Early childhood leaders hold statewide meeting at PBSC

Attendees of the Florida Community College Early Childhood Educators’ Network (FCCECEN) fall meeting get legislative updates. Click the image to view more pictures.

Early childhood leaders from around Florida convened at Palm Beach State College recently to learn best practices and to discuss key issues facing the industry.

Twenty-five early childhood and teacher education professors and administrators from 10 Florida College System institutions attended the Florida Community College Early Childhood Educators’ Network (FCCECEN) fall meeting hosted on the Lake Worth campus by PBSC’s Early Childhood and K-12 Programs. The four-day meeting, one of two the group holds each year, was for members to discuss recent legislation effecting early childhood programs and best practices for implementing the changes to ensure quality education for teachers.

For example, they discussed House Bill 419: Early Learning and Early Grade Success, which took effect last year.  It requires additional emergent literacy courses for VPK (voluntary prekindergarten) and prekindergarten, in addition to taking an early literacy course every five years.

With child care centers and facilities facing teacher shortages like those of some K-12 school districts in Florida and throughout the nation, the group aims to determine how to boost the pipeline of workers and better train teachers for the field, among other things.

“We are all trying to stay on the same playing field and ensure we prepare all students.
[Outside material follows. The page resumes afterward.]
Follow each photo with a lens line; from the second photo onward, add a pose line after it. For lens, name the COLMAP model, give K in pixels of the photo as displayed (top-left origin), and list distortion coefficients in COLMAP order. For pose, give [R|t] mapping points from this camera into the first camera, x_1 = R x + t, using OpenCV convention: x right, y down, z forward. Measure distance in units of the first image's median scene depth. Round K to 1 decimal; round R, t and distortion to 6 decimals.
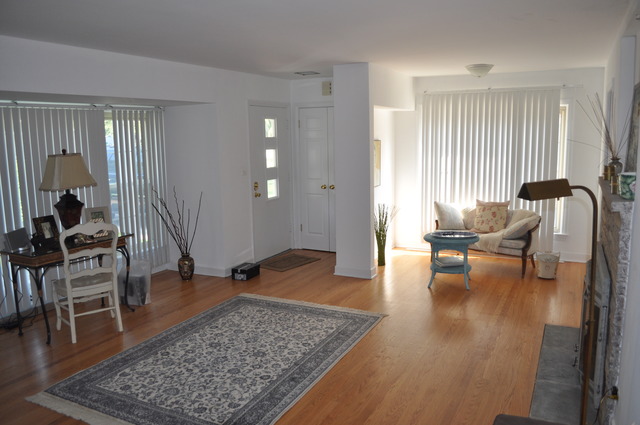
lens RADIAL K [[512.8, 0, 323.3], [0, 512.8, 211.5], [0, 0, 1]] dist [-0.068038, -0.001361]
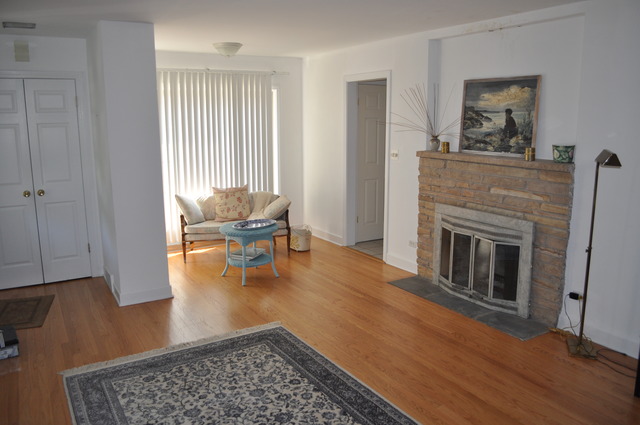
lens RADIAL K [[512.8, 0, 321.6], [0, 512.8, 214.4], [0, 0, 1]] dist [-0.068038, -0.001361]
pose [[0.512179, -0.147870, 0.846054, -0.460835], [0.118120, 0.987835, 0.101143, -0.052050], [-0.850718, 0.048133, 0.523415, 0.382589]]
We are united so that we can professionalize the field from what we can do in our positions,’’ said Susy Martinez-White, PBSC’s director of Early Childhood and K-12 Education Programs. “This is one of the reasons why we have our fall meetings around the state at different colleges and the spring meeting is always in Tallahassee after the legislative session.”

Members of the Florida Community College Early Childhood Educators’ Network (FCCECEN) held their first in-person meeting since the pandemic.
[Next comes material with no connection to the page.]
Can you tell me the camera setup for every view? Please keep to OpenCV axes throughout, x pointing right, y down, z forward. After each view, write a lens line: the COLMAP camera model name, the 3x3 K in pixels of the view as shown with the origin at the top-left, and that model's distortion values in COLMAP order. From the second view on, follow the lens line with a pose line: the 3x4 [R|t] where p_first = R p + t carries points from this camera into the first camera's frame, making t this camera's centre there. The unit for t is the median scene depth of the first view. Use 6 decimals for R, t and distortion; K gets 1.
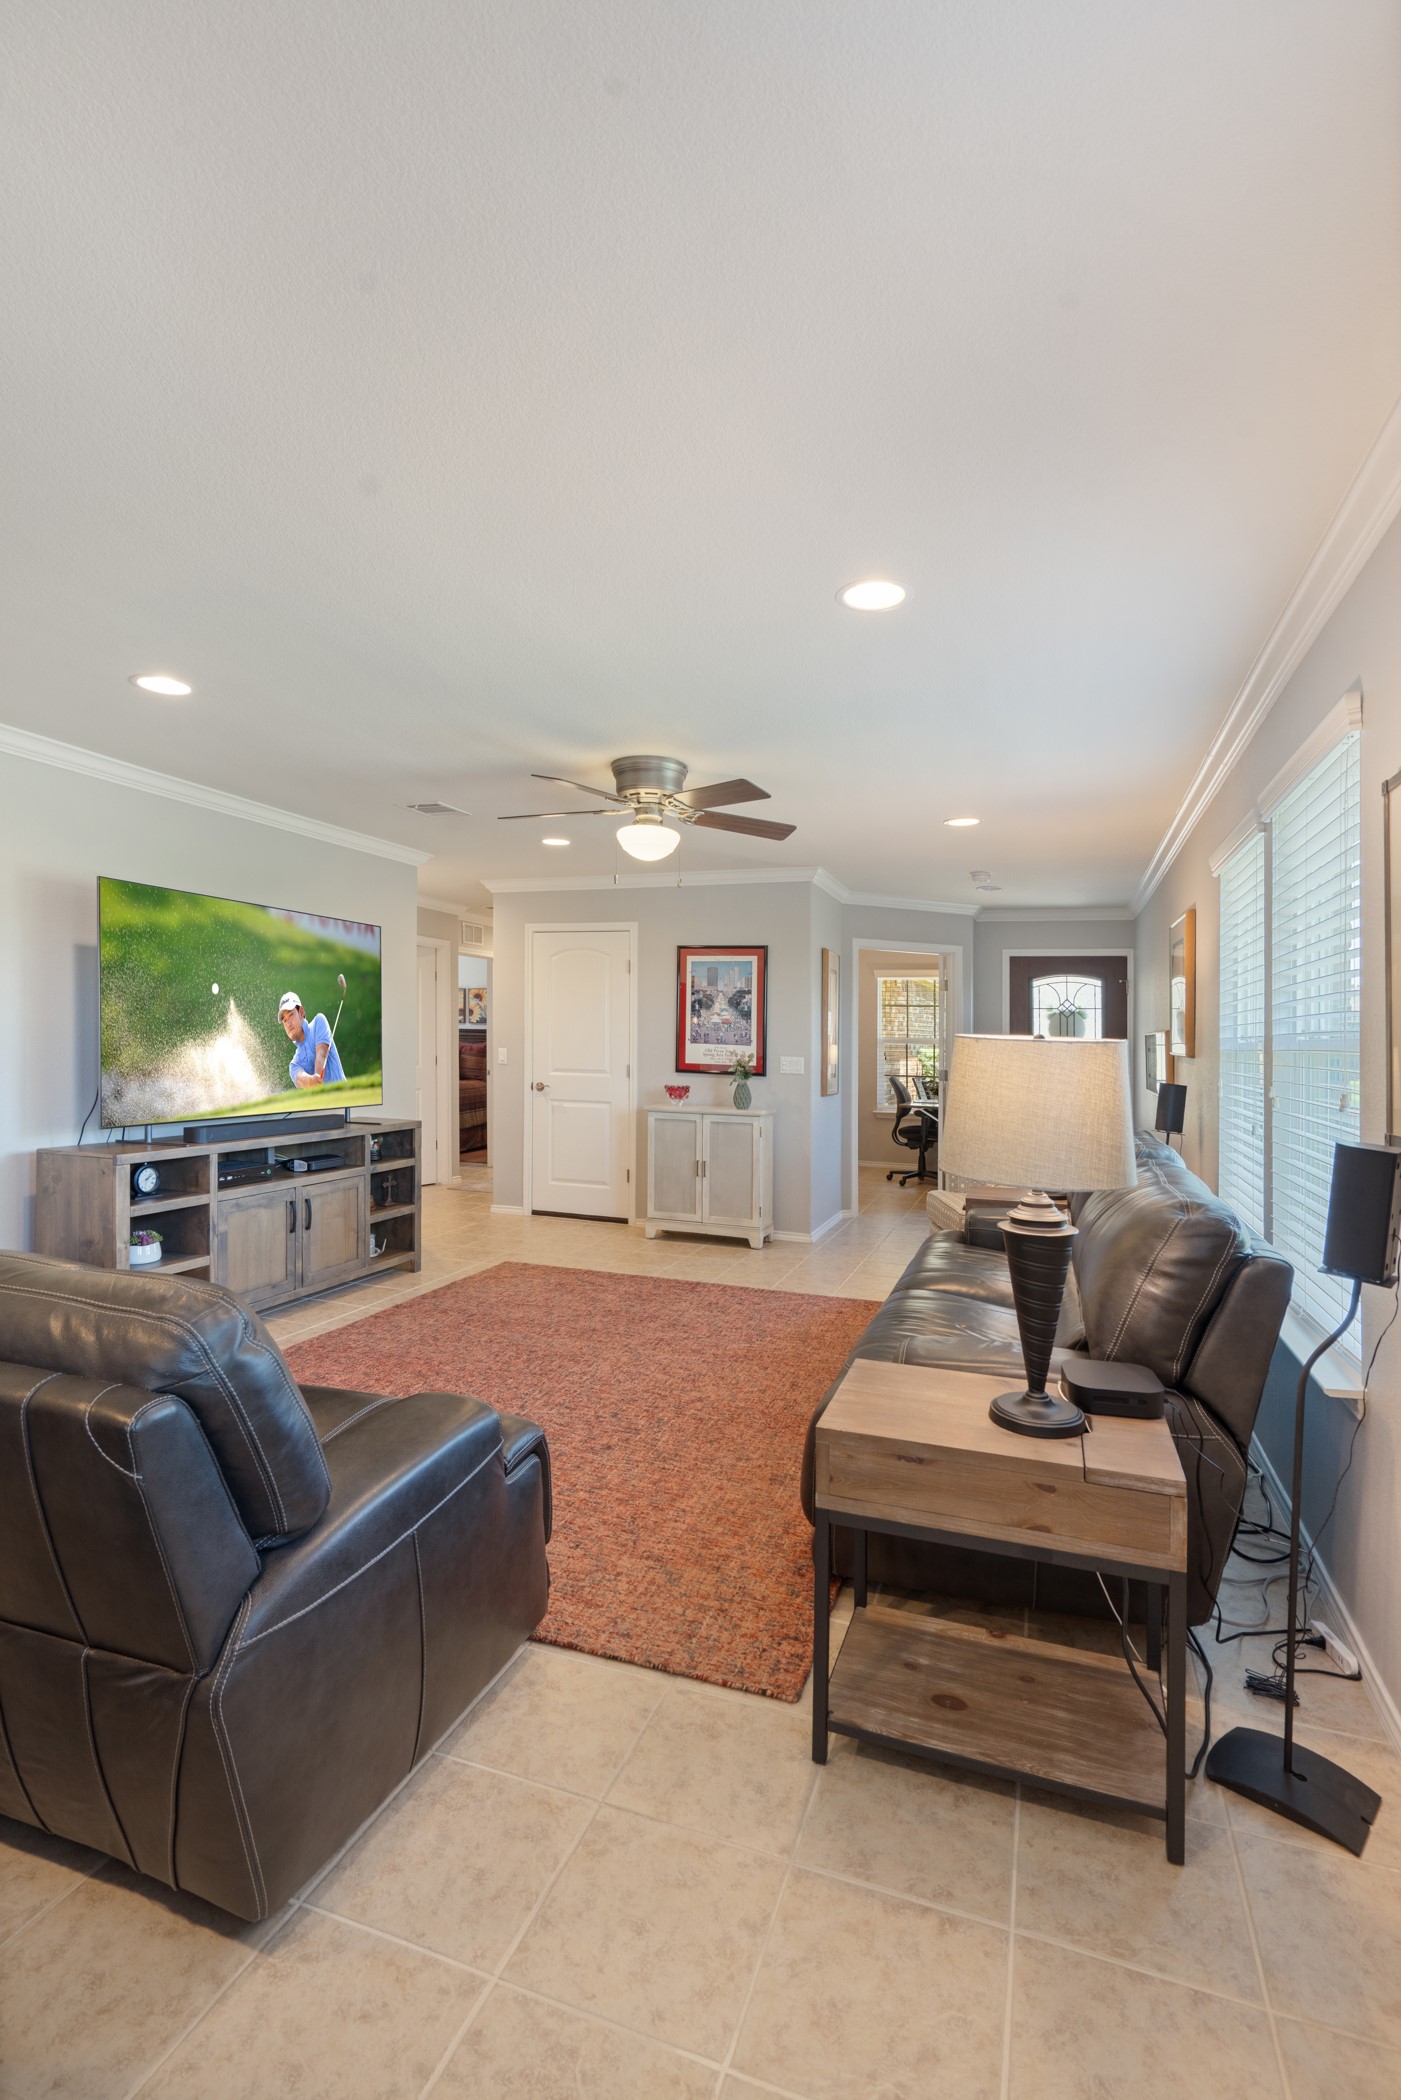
lens RADIAL K [[971.1, 0, 694.3], [0, 971.1, 1015.3], [0, 0, 1]] dist [0.010332, -0.001497]
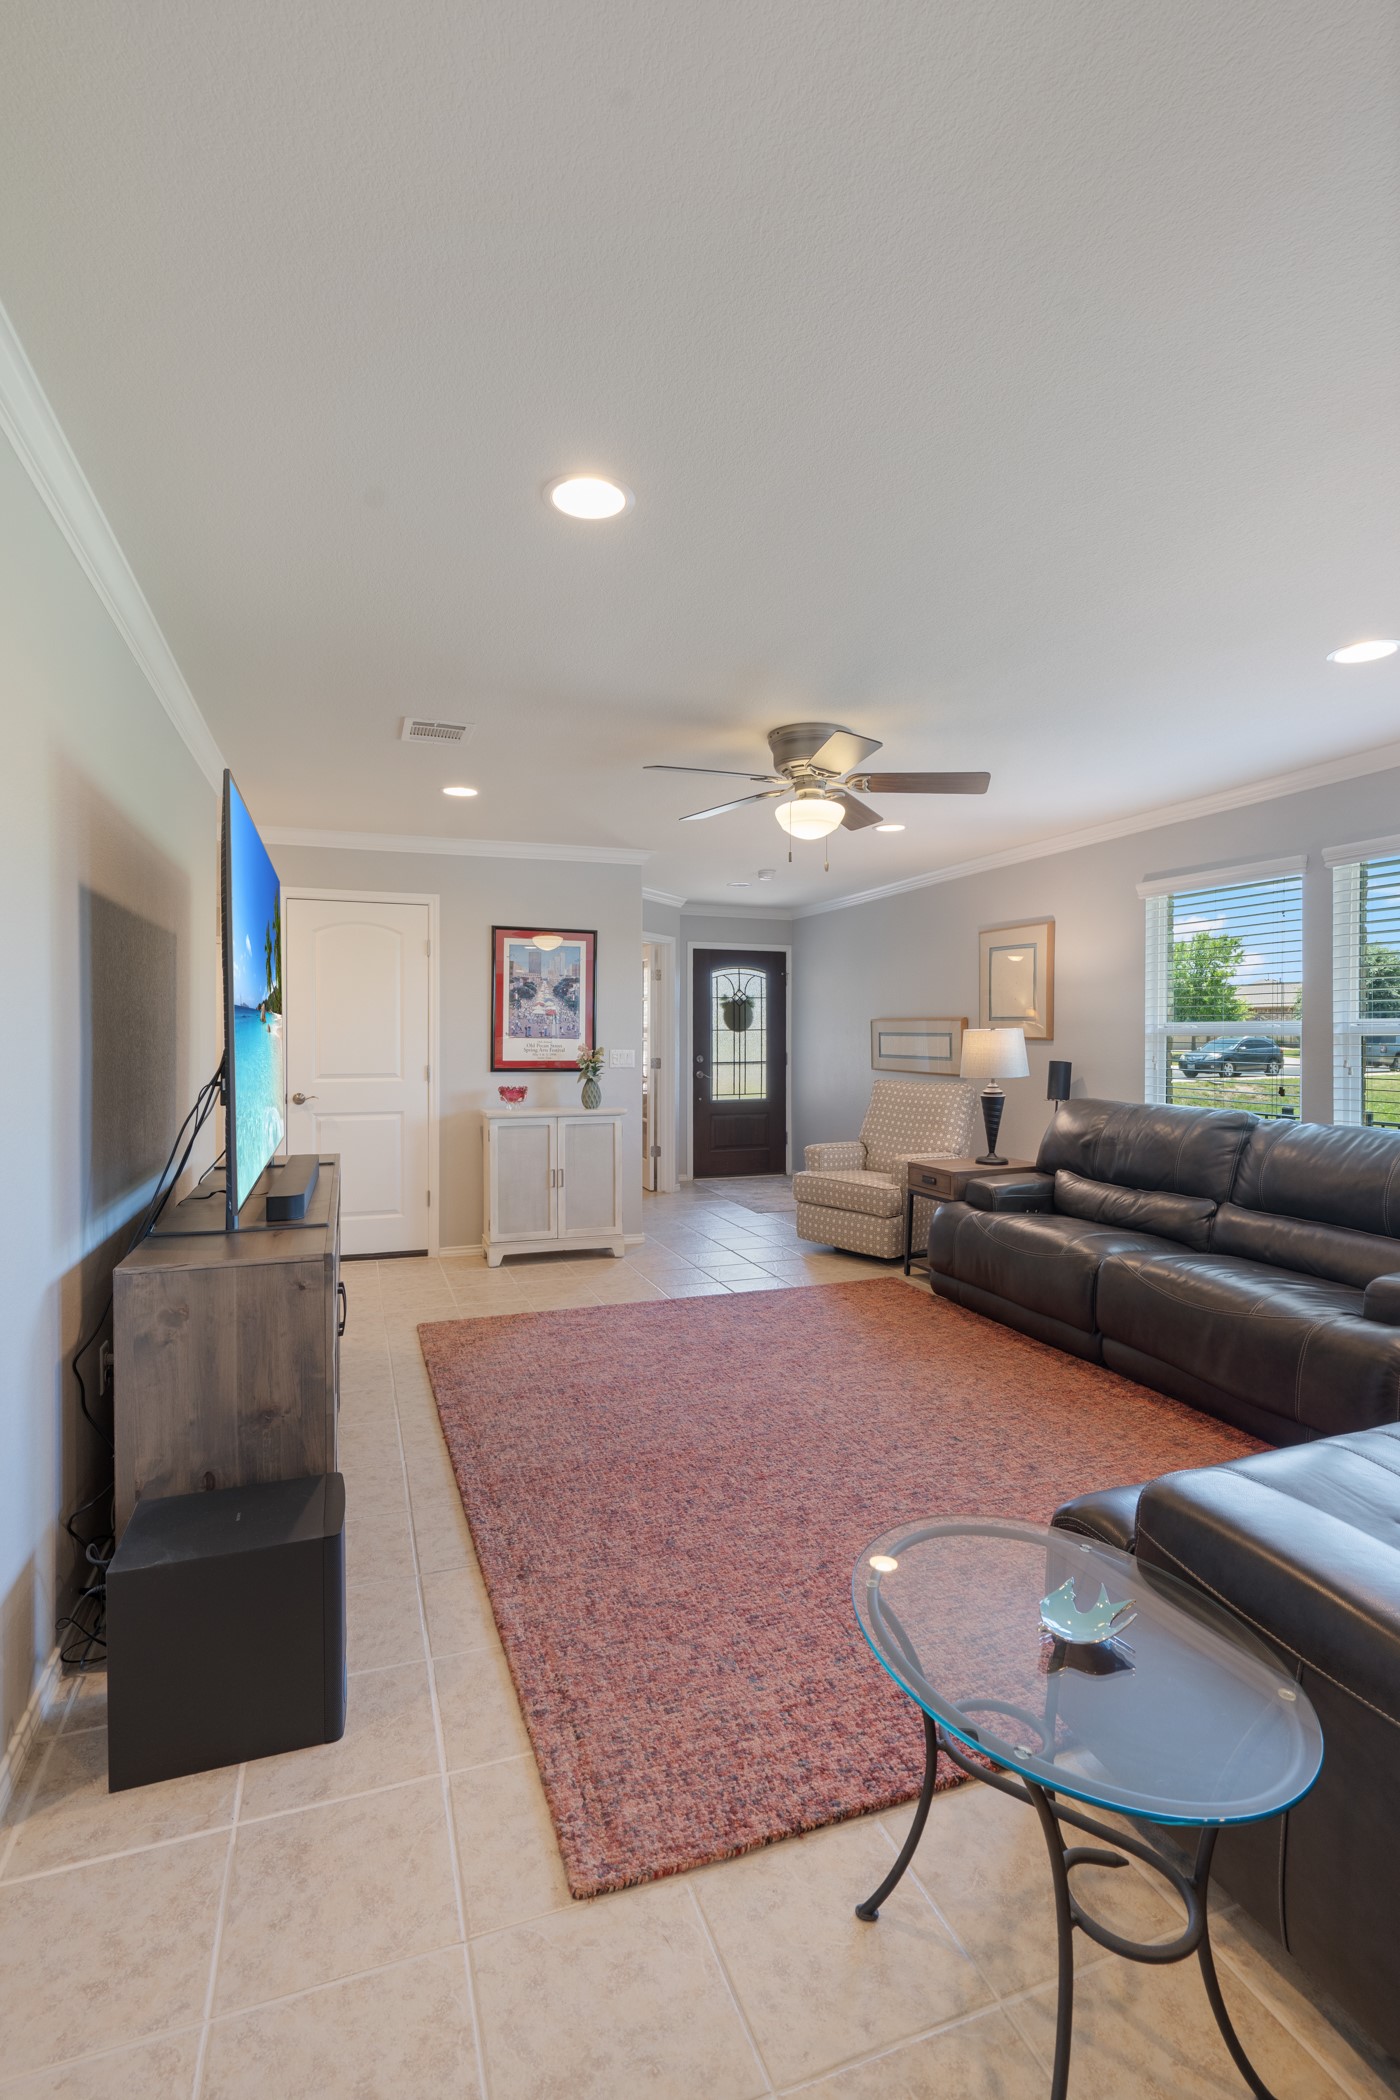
lens RADIAL K [[971.1, 0, 682.8], [0, 971.1, 1014.2], [0, 0, 1]] dist [0.010332, -0.001497]
pose [[0.771388, -0.009495, 0.636295, -0.643787], [-0.001117, 0.999867, 0.016275, -0.010223], [-0.636364, -0.013265, 0.771275, 0.328400]]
Among the challenges network members discussed during the meeting held Sept. 20-23 are what they have dubbed “the pandemic plunge” with children entering child care centers and facilities unprepared to socialize with others after being isolated at home; long hours and no sick days for teachers because they must keep the mandated student-teacher ratios in the classrooms; declining mental health; low pay, and lack of resources.
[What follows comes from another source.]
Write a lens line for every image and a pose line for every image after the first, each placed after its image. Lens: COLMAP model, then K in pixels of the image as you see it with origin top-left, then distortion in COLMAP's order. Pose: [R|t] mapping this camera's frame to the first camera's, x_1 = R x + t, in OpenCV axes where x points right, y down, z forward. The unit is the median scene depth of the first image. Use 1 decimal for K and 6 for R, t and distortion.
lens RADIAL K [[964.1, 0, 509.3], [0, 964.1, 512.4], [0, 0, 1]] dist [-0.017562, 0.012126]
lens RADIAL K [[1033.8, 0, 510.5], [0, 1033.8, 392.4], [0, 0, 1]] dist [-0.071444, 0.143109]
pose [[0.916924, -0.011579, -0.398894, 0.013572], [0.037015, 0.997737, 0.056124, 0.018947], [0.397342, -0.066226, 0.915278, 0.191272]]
“We discussed a lot about how we can address these issues in our training programs and coursework because it’s the practicality of the field and how we approach and handle situations,’’ Martinez-White said. “We talked about different things that can be done in the classroom to help our students when they get into their own situations and how to be resourceful. If they work in a school that does not have a lot of resources, we can teach them how to reach out to the community and make the most of what they do have and how to be more creative. It’s not that we’re going to solve all the world’s problems, but how we approach it in our coursework and trainings so they are prepared when they go into the field.”

In addition to discussing best practices and legislative matters, a customary practice is for the host institution to highlight its programs. PBSC’s Early Childhood and K-12 Education staff highlighted the College’s Institute of Excellence in Early Care and Educations’ new Early Childhood Micro Credentialing program. In addition, the group held one day’s meetings at the Opportunity Early Childhood Learning Center in West Palm Beach to give attendees a closeup look at how the College’s trainings and programs have positively impacted teachers in the community and ultimately the care and education of children in Palm Beach County.

“We were very excited to host this meeting as it was our first in-person meeting since the pandemic,’’ Martinez-White said, noting that the College provides the state-mandated training required to work in licensed child care facilities, afterschool programs and summer camps in Palm Beach County.

In attendance were representatives from Miami Dade College, Pensacola State College, Florida State College of Jacksonville, Florida Southwestern State College, Tallahassee Community College, State College of Florida, Santa Fe College, State College of Florida Sarasota-Manatee and North Florida State College.

The FCCECEN will meet next spring in Tallahassee shortly after the legislative session to receive updates and important information from the Department of Education, Department of Children and Families, Children’s Forum and other agencies that impact the respective College programs.